Baer: Why Sebastian Giovinco might be the biggest MVP snub in MLS history

Sebastian Giovinco finished the MLS regular season with 32 combined goals and assists, scoring 17 goals of his own and assisting on 15 others.

Apparently, however, it wasn't enough to be named one of the three most valuable players in MLS, let alone the top spot.

MLS announced on Tuesday that the Toronto FC striker was not named to the shortlist of finalists, as New York City FC's David Villa and New York Red Bulls teammates Sacha Kljestan and Bradley Wright-Phillips were.

To start off, let me say that voting for the Landon Donovan Most Valuable Player concluded on October 24, the day after Decision Day. The voting is split up evenly between players, MLS clubs (coaches, technical directors, chief business officers and PR directors) and media members.

As one of the media members, I voted Giovinco No. 1 on my MVP ballot, followed by Wright-Phillips at No. 2.

Giovinco's 32 goals and assists are tied for the fourth-highest total in MLS history, only trailing his own record of 38 last season, Chris Wondolowski's 34 in 2012 and Jason Kreis' 33 in 1999.

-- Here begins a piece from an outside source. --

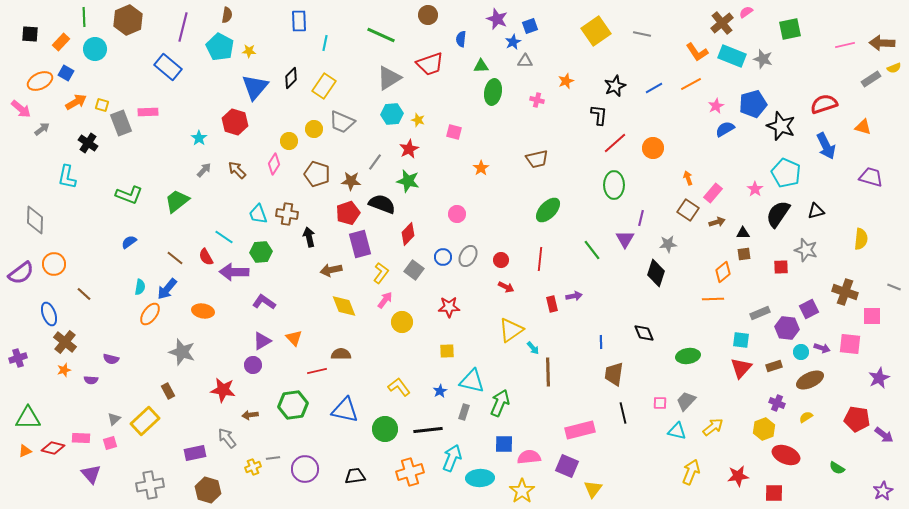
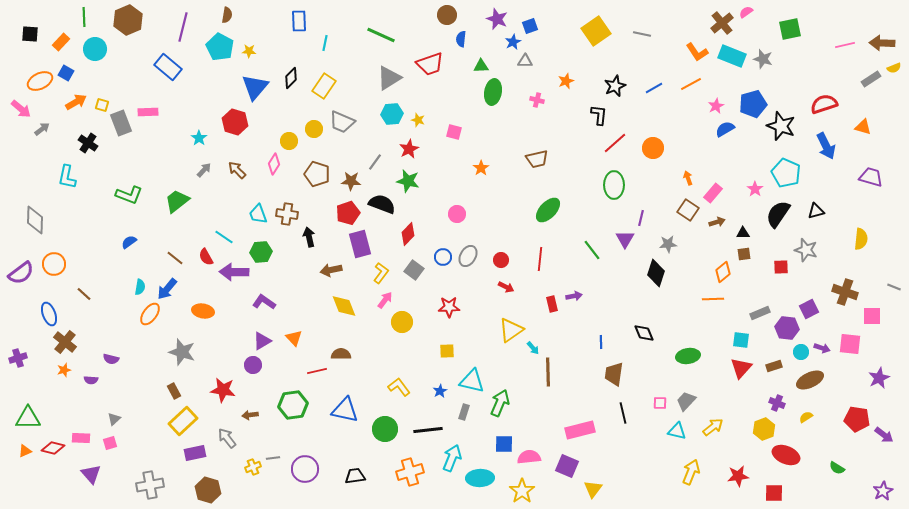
brown circle at (428, 15): moved 19 px right
brown rectangle at (168, 391): moved 6 px right
yellow rectangle at (145, 421): moved 38 px right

Looking back at MLS history, there is no precedent for this kind of omission off the finalists list. Whenever a player has had the most combined goals and assists, and his team reached the Audi MLS Cup Playoffs, that player has been named one of the top three. On eight occasions that player has taken home the trophy, including four of the past five seasons. 

The only players' to lead MLS in goals and assists and not be named a finalist were Camilo in 2013 and Sebastien Le Toux in 2010. Neither of those players teams reached the playoffs.

There is no doubt that Villa, Wright-Phillips and Kljestan had outstanding seasons, but their cases are not as strong as Giovinco's.

Villa was the leader of a NYCFC team that had an inspiring turnaround, but his raw numbers (23 g, 4 a) don't come close to Giovinco's. Wright-Phillips and Kljestan both deserve to be in the conversation, but can they really be more valuable than Giovinco when they have each other?

The easy reason to point to Giovinco not being included is that he got hurt at the wrong time, missing five of the last seven games of the season. In reality, it made the Italian's case even stronger. In the five games he missed, Toronto won just once and scored just seven goals. Their winning percentage in their other 27 games was over 44 percent.

Simply put, there is little doubt that Giovinco is not only the best player in MLS, but the most valuable.

Goalkeeper of the Year: Howard's inclusion is egregious

Tim Howard was named one of the finalists for Allstate Goalkeeper of the Year along with Philadelphia Union 'keeper Andre Blake and last year's winner Luis Robles. Considering the fact that Howard only played in half of the Colorado Rapids' games, his inclusion is egregious.

The fact that Colorado were actually better without Howard in the lineup (1.5 ppg with, 1.9 ppg without) isn't even the worst thing about this: 

It's the fact that the voting public overlooked nine goalkeepers who started 30-plus games this season. The simple fact that they played in that many games should have put them over Howard.

I personally voted San Jose Earthquakes goalkeeper David Bingham No. 1, leading a side that conceded just 40 goals. But you could have made an argument for a number of other goalkeepers including Portland's Jake Gleeson, Seattle's Stefan Frei, LA's Brian Rowe or Real Salt Lake's Nick Rimando.

Defender of the Year: Moor over Van Damme

This one was close for me. FC Dallas' Matt Hedges, Colorado Rapids center back Axel Sjoberg and the LA Galaxy's Jelle Van Damme were named the finalists for Defender of the Year. I voted Hedges and Sjoberg at No. 1 and No. 2, so I don't have too much of an argument here.

Toronto FC's Drew Moor should have been included over Van Damme. Both had an outstanding first 20-plus games before dropping off slightly in the stretch run. Both teams gave up 39 goals over the course of the regular season. 

The tiebreaker here is Moor's durability. The 32-year-old stared 32 games for Greg Vanney's club compared to Van Damme's 28. That four-game difference, and the production Moor provided in those four games, should have been enough to push him over Van Damme.